When Law and Literature Collide

Let’s get one thing straight up front – any state that wants to throw someone in jail for criticizing its leader is repressive and not a friend to human rights. If free speech means anything, it means being able to say impolite things about those who wield power over you. Wherever the line is drawn when it comes to such things we should all be able to agree that, say, making fun of the king’s dog shouldn’t be a jailable offense.

Having said that, sometimes regimes that are so intent on maintaining their honor that they’ll lock citizens up for saying mean things about them at least make for interesting entertainment.

Consider the ludicrous prosecution of physician Bilgin Çiftçi in Turkey (via). His supposed crime? He shared a meme that compared president Tayyip Erdogan to Gollum from Lord of the Rings, particularly the Andy Sekris-inhabited version from the movies. Something like this:

o-RECEP-TAYYIP-ERDOGAN-GOLLUM-SMEAGOL-LORD-OF-THE-facebook

Stuck with a horribly oppressive law, Çiftçi is doing the only thing he could in his defense – he’s leaning in:

when he appeared in court, Çiftçi insisted that he hadn’t insulted anyone at all.

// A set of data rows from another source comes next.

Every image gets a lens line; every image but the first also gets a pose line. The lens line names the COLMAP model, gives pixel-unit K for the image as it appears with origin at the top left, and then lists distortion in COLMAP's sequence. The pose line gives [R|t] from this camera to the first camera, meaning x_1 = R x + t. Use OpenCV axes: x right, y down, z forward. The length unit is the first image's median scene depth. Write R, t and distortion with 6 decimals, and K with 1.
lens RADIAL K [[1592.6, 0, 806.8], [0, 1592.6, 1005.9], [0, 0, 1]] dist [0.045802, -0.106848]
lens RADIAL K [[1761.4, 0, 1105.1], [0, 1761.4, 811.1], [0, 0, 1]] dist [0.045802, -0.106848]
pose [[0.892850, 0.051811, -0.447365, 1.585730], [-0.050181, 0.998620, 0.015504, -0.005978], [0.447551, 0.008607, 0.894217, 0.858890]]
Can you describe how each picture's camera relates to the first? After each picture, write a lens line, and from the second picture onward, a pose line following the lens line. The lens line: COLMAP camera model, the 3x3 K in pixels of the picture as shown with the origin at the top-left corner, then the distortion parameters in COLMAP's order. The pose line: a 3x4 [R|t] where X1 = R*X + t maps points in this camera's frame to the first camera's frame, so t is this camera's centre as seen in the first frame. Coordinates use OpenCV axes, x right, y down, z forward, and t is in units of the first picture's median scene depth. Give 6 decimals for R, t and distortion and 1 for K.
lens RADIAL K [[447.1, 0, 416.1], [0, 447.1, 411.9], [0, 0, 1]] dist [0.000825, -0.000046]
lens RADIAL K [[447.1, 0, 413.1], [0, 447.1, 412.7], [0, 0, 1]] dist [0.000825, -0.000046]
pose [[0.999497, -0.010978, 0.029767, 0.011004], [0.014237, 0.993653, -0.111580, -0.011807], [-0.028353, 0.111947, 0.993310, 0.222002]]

For all his slimy skin and questionable syntactic habits, many say Gollum is not a villain. He may even be a hero. After all, it was he who freed Middle Earth from the tyranny of the ring by biting it off of Frodo’s finger and (albeit inadvertently) plunging with it into the lava roiling inside Mount Doom.

That might have been good enough – sure, it’s a post hoc justification most likely, but it’s plausible. We’re talking about art here, something open to multiple interpretations none of which are “wrong.” Alas, it wasn’t, leading to the court to summon an expert panel of five people (academics, psychologists, and a TV/movie expert) to weigh in on the merits. No word yet (that I can find) on the verdict.

Let’s hope Çiftçi’s ploy works, as he faces up to four years in prison if it doesn’t.

At least he’s not in Thailand, where the law prohibits anybody criticizing or making fun of the (largely ceremonial) king, even a king that’s been dead since 1605. The “lèse-majesté” even trips up unwary diplomats, such as US ambassador Glyn Davies (who, given his line of work, ought to know better). It even extends to making fun of the king’s dog, for which one unwary Facebook user is facing a potential 37(!) years in prison! He may not have as clever a defense:

‘I never imagined they would use the law for the royal dog,’ Siripaiboon’s lawyer told the Times. ‘It’s nonsense.’

It is nonsense, but not because it’s a law being stretched beyond its reasonable limits. It’s nonsense because such laws shouldn’t exist in the first place. They’re designed to be used unreasonably to stifle legitimate dissent and soothe hurt feelings. Being a president or a king (or even the king’s dogs) requires a little bit thicker skin.